◆ AIM OF THE EXERCISE
Give back the records that follow exactly, images excluded.

==== RECORDS TO PROCESS

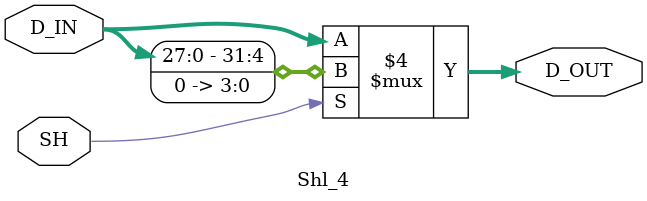
<source format=v>
`timescale 1 ns/1 ns

module Shl_4(SH, D_IN, D_OUT);
	input  SH;
	input  [31:0] D_IN;
	output [31:0] D_OUT;
	reg    [31:0] D_OUT;

	// CombLogic
	always @(SH, D_IN) begin
		if(SH == 1'b1)
			D_OUT <= {D_IN[27:0], 4'h0};
		else
			D_OUT <= D_IN;
	end
endmodule
</source>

========

◆ WRITTEN RESPONSE
<source format=v>
`timescale 1 ns/1 ns

module Shl_4(SH, D_IN, D_OUT);
	input  SH;
	input  [31:0] D_IN;
	output [31:0] D_OUT;
	reg    [31:0] D_OUT;

	// CombLogic
	always @(SH, D_IN) begin
		if(SH == 1'b1)
			D_OUT <= {D_IN[27:0], 4'h0};
		else
			D_OUT <= D_IN;
	end
endmodule
</source>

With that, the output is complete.